**元の文章**
WEBマーケティング、デジタルマーケティング、DXは、いずれも「デジタル」という共通点を持つため混同されがちですが、それぞれ指し示す範囲や目的が異なります。
WEBマーケティングとは
WEBマーケティングは、WebサイトやWebサービスを軸に行うマーケティング活動です。
Webマーケティングの目的は、自社のWebサイトへユーザーを集め、そこでの行動を分析し、最終的に商品の購入や問い合わせといった成果につなげることです。
具体的な手法としては、GoogleやYahoo!などの検索エンジンから見込み客を呼び込むためのSEO(検索エンジン最適化)、検索結果の上部やSNSに広告を表示させるリスティング広告やSNS広告、ブログ記事などで情報を提供するコンテンツマーケティングなどが挙げられます。
つまり、Webマーケティングは、あくまでオンライン上の「Web」という特定の場所に焦点を当てた活動と言えます。
デジタルマーケティングとは
デジタルマーケティングは、WEBマーケティングよりも広い概念です。
Webサイトだけでなく、メール、アプリ、IoT機器など、あらゆるデジタルチャネルやデバイスを横断して、顧客との接点を増やし、データを活用してコミュニケーションを最適化する活動全般を指します。
例えば、Webサイトでの行動履歴を元にメールで最適な商品を提案したり、スマートフォンの位置情報データを活用して実店舗にいる顧客にクーポンを配信したりすることもデジタルマーケティングに含まれます。
デジタルマーケティングの目的は、オンライン・オフラインの垣根を越えて顧客の行動を統合的に把握し、一貫した体験を提供することで、顧客との関係性を深め、生涯にわたる価値(LTV)を高めることです。
DX(デジタルトランスフォーメーション)とは
最後に、DX(デジタルトランスフォーメーション)は、マーケティング部門に限定されるものではなく、企業全体の変革を意味します。
これは単にデジタルツールを導入することではなく、デジタル技術を活用して、ビジネスモデルや業務プロセス、組織の文化そのものを根本から変革し、市場での競争優位性を確立することを目指します。
例えば、顧客データを一元管理し、商品開発や営業活動に活かしたり、AIを活用して生産や物流の効率を最大化したりといった取り組みがこれにあたります。

**エントリー一覧**
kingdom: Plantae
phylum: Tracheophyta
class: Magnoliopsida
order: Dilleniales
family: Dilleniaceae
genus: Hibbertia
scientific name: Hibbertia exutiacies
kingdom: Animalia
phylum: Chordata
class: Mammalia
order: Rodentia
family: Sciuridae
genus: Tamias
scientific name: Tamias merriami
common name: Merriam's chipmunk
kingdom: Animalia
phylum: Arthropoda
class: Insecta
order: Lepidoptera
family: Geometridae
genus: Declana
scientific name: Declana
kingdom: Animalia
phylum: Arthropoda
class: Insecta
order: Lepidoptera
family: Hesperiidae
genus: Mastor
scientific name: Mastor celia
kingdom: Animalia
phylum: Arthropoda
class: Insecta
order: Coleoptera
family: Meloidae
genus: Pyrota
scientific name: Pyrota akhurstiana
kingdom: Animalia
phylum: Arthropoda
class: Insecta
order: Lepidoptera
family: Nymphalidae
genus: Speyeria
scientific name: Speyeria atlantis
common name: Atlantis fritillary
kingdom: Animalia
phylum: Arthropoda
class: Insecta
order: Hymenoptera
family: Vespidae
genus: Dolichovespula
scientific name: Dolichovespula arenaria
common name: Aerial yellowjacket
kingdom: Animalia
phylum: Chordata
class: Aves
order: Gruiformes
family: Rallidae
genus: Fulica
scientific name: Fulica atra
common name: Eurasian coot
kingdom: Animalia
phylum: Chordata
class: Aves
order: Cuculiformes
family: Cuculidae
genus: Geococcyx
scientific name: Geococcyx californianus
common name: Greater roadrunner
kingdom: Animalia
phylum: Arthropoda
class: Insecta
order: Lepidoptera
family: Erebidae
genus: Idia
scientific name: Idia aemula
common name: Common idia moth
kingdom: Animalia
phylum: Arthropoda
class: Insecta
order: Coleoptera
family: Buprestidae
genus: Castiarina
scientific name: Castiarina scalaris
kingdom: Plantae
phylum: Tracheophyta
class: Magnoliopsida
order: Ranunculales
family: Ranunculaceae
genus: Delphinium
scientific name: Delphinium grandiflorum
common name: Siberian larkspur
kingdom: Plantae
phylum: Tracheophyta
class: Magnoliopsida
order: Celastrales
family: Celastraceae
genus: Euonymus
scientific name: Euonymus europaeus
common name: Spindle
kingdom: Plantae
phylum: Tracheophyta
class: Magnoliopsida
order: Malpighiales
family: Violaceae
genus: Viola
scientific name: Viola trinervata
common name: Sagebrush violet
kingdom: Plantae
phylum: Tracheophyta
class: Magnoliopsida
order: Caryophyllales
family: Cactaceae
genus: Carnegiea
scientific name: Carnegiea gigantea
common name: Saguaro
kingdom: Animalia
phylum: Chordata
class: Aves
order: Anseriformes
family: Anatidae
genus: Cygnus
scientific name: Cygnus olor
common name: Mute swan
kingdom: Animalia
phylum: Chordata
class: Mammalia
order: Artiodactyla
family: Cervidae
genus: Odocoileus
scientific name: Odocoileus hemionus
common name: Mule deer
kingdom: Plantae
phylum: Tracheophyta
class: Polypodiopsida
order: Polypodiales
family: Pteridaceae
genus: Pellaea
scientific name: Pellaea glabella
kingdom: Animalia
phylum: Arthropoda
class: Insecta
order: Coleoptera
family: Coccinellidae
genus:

**やること**
元の文章の「具体的な手法としては、Goo」から「マーケティングに含まれます。」までを、一字一句そのまま書き写してください。 エントリーは、元の文章とは別のところから持ってきたものです。

**答え**
具体的な手法としては、GoogleやYahoo!などの検索エンジンから見込み客を呼び込むためのSEO(検索エンジン最適化)、検索結果の上部やSNSに広告を表示させるリスティング広告やSNS広告、ブログ記事などで情報を提供するコンテンツマーケティングなどが挙げられます。
つまり、Webマーケティングは、あくまでオンライン上の「Web」という特定の場所に焦点を当てた活動と言えます。
デジタルマーケティングとは
デジタルマーケティングは、WEBマーケティングよりも広い概念です。
Webサイトだけでなく、メール、アプリ、IoT機器など、あらゆるデジタルチャネルやデバイスを横断して、顧客との接点を増やし、データを活用してコミュニケーションを最適化する活動全般を指します。
例えば、Webサイトでの行動履歴を元にメールで最適な商品を提案したり、スマートフォンの位置情報データを活用して実店舗にいる顧客にクーポンを配信したりすることもデジタルマーケティングに含まれます。